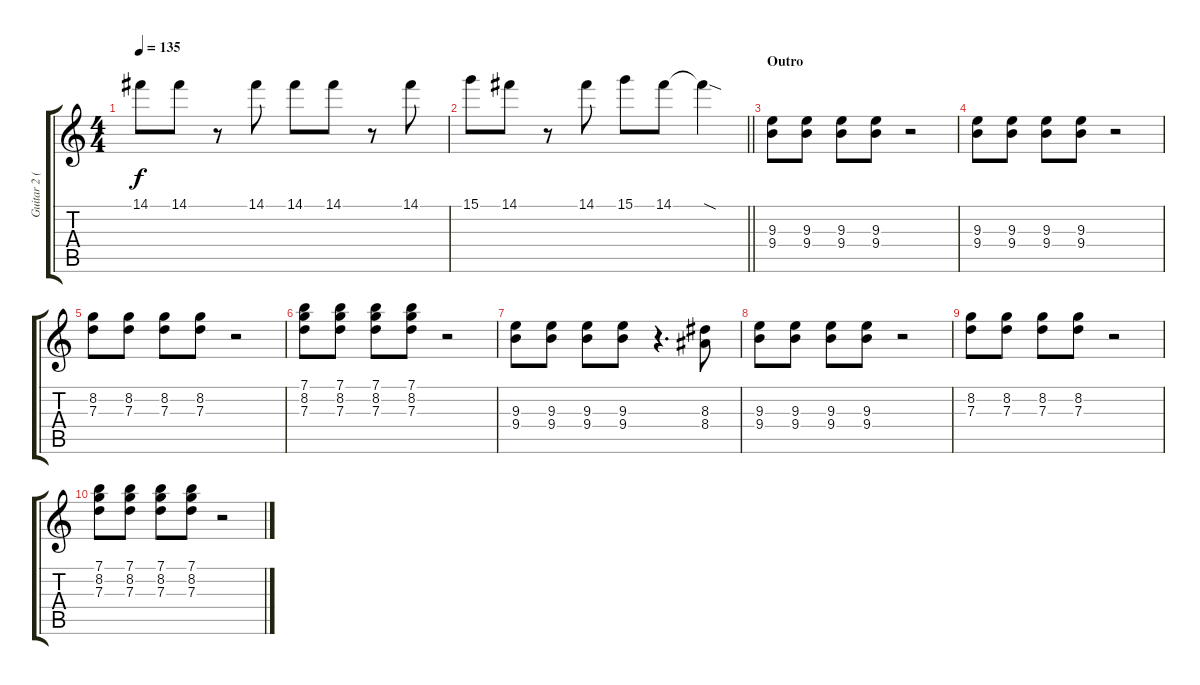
\track ("Guitar 2 (Paul Banks)" "Guitar 2 (") {instrument overdrivenguitar}
\staff {score tabs}
\tuning (E4 B3 G3 D3 A2 E2) {hide}
\ts (4 4)
\tempo 135
\clef g2
\ks c
14.1.8{dy f} 14.1.8 r.8 14.1.8 14.1.8 14.1.8 r.8 14.1.8 |
\barLineRight lightlight
15.1.8 14.1.8 r.8 14.1.8 15.1.8 14.1.8 14.1{sod t}.4 |
\section ("" "Outro")
(9.3 9.4).8 (9.3 9.4).8 (9.3 9.4).8 (9.3 9.4).8 r.2 |
(9.3 9.4).8 (9.3 9.4).8 (9.3 9.4).8 (9.3 9.4).8 r.2 |
(8.2 7.3).8 (8.2 7.3).8 (8.2 7.3).8 (8.2 7.3).8 r.2 |
(7.1 8.2 7.3).8 (7.1 8.2 7.3).8 (7.1 8.2 7.3).8 (7.1 8.2 7.3).8 r.2 |
(9.3 9.4).8 (9.3 9.4).8 (9.3 9.4).8 (9.3 9.4).8 r.4{d} (8.3 8.4).8 |
(9.3 9.4).8 (9.3 9.4).8 (9.3 9.4).8 (9.3 9.4).8 r.2 |
(8.2 7.3).8 (8.2 7.3).8 (8.2 7.3).8 (8.2 7.3).8 r.2 |
(7.1 8.2 7.3).8 (7.1 8.2 7.3).8 (7.1 8.2 7.3).8 (7.1 8.2 7.3).8 r.2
● ● ● ● ● ● ●
**What to produce**
Quote the notation from all of the rows above verbatim, and leave the pictures out of your answer.

**Exercise output**
\track ("Guitar 2 (Paul Banks)" "Guitar 2 (") {instrument overdrivenguitar}
\staff {score tabs}
\tuning (E4 B3 G3 D3 A2 E2) {hide}
\ts (4 4)
\tempo 135
\clef g2
\ks c
14.1.8{dy f} 14.1.8 r.8 14.1.8 14.1.8 14.1.8 r.8 14.1.8 |
\barLineRight lightlight
15.1.8 14.1.8 r.8 14.1.8 15.1.8 14.1.8 14.1{sod t}.4 |
\section ("" "Outro")
(9.3 9.4).8 (9.3 9.4).8 (9.3 9.4).8 (9.3 9.4).8 r.2 |
(9.3 9.4).8 (9.3 9.4).8 (9.3 9.4).8 (9.3 9.4).8 r.2 |
(8.2 7.3).8 (8.2 7.3).8 (8.2 7.3).8 (8.2 7.3).8 r.2 |
(7.1 8.2 7.3).8 (7.1 8.2 7.3).8 (7.1 8.2 7.3).8 (7.1 8.2 7.3).8 r.2 |
(9.3 9.4).8 (9.3 9.4).8 (9.3 9.4).8 (9.3 9.4).8 r.4{d} (8.3 8.4).8 |
(9.3 9.4).8 (9.3 9.4).8 (9.3 9.4).8 (9.3 9.4).8 r.2 |
(8.2 7.3).8 (8.2 7.3).8 (8.2 7.3).8 (8.2 7.3).8 r.2 |
(7.1 8.2 7.3).8 (7.1 8.2 7.3).8 (7.1 8.2 7.3).8 (7.1 8.2 7.3).8 r.2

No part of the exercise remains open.